California is moving toward an earlier cutoff age for kindergarten, requiring them to be 5 by Nov. 2 for the 2012-13 school year and they must be 5 by Oct. 2 for the 2013-14 school year. Many of the children affected could enroll in a transitional program to help prepare them academically and socially for kindergarten. However, with the California state budget still in miserable shape, Gov. Jerry Brown has proposed killing funding for transitional kindergarten, putting the program out of reach for many lower income families.
According to the Sacramento Bee, the elimination of funding for transitional kindergarten would save the state $223.7 million in 2012-13 and $672 million in 2014-15, when the program is fully implemented, but would deprive 125,000 kids from the opportunity to go to school. Since Brown’s budget would also eliminate 71,000 childcare positions, and there were already long waiting lists for subsidized childcare, many of those kids could end up without any sort of pre-k education, thus jeopardizing their later success.

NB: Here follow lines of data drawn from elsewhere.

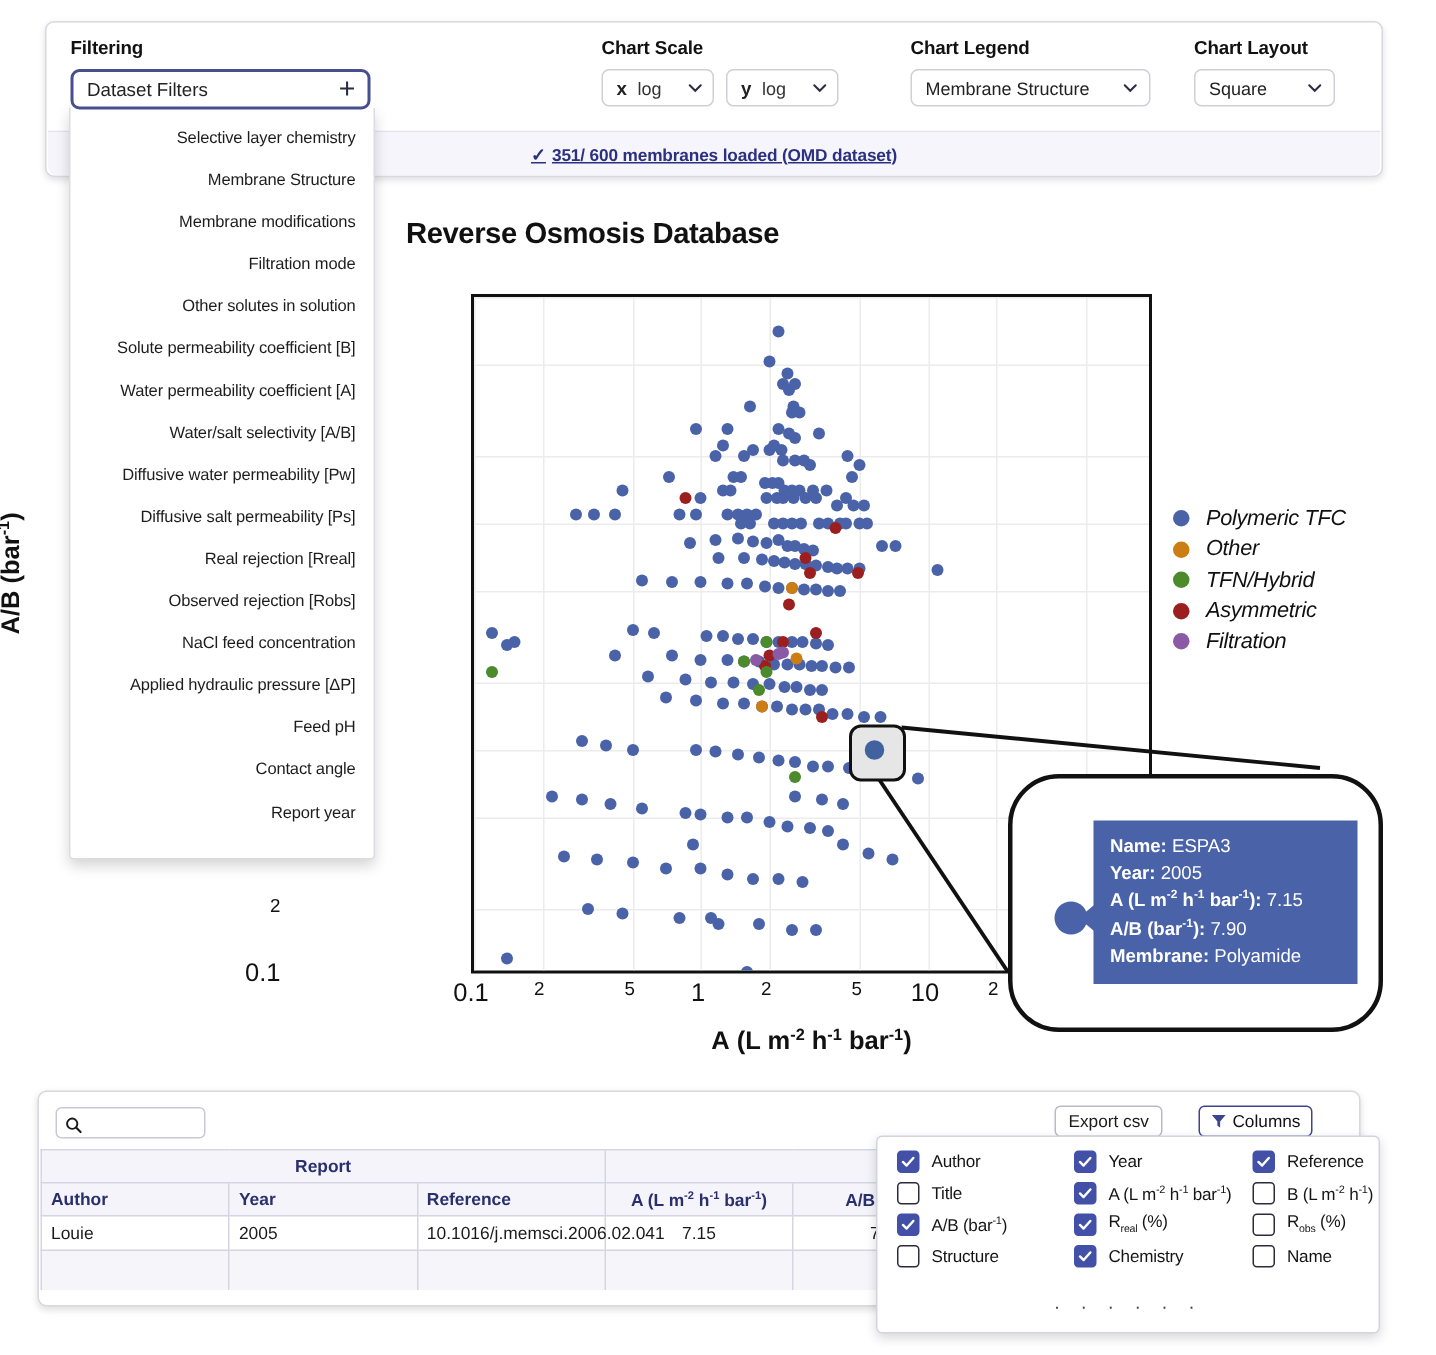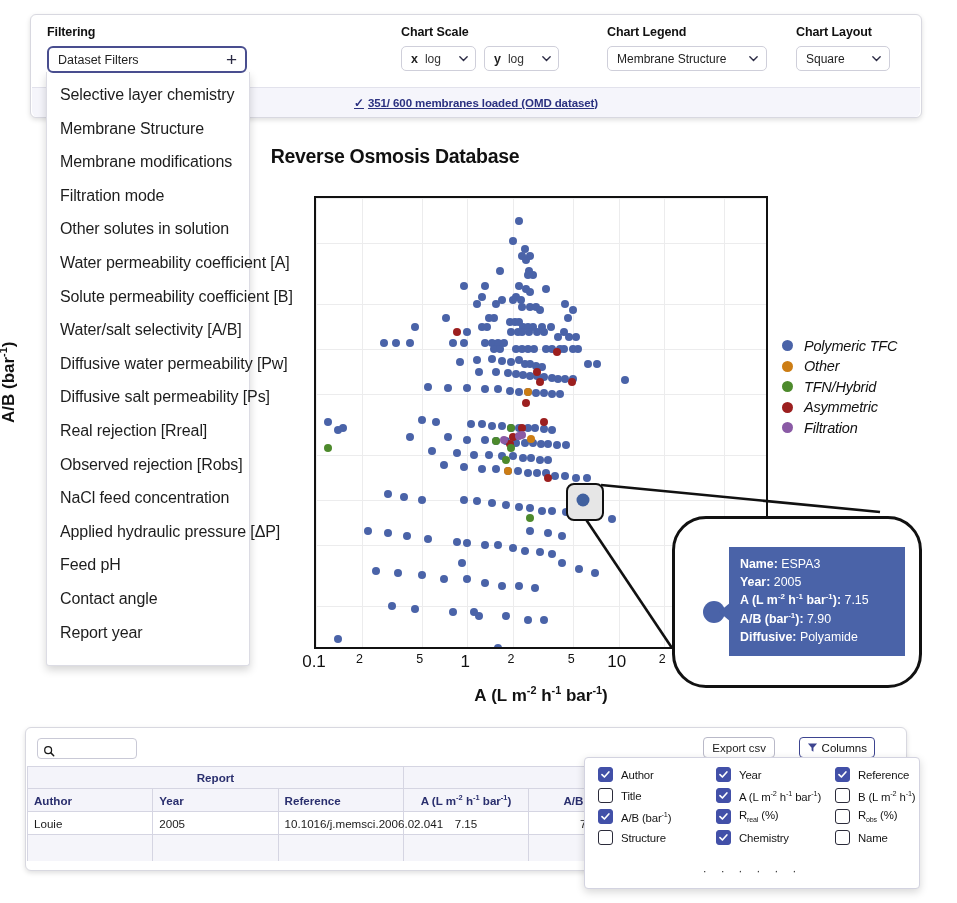--- a/index.html
+++ b/index.html
@@ -59,8 +59,8 @@
     z-index:25;padding:6px 0 16px 0;border-radius:0 0 3px 3px;
   }
   .filter-item{
-    font-size:16px;color:#1d1d1d;padding:8px 12px 8px 13px;line-height:1.1;
-    letter-spacing:-0.1px;white-space:nowrap;
+    font-size:11px;color:#1d1d1d;padding:8px 12px 8px 13px;line-height:1.1;
+    letter-spacing:-0.1px;white-space:nowrap;text-align:right;
   }
   .plus{font-size:19px;line-height:1;color:#2b2b44;font-weight:300;}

There is already a significant class-based achievement gap by the time children enter kindergarten (see here, here, here and here), but quality preschool and transitional programs can help narrow the gap for some poor students. Delaying the age at which kids enter kindergarten also improves the chances that they are developmentally ready for kindergarten. However, if they have not been in preschool or other transitional programs prior to starting kindergarten, they may still lack the social and academic skills necessary to thrive there.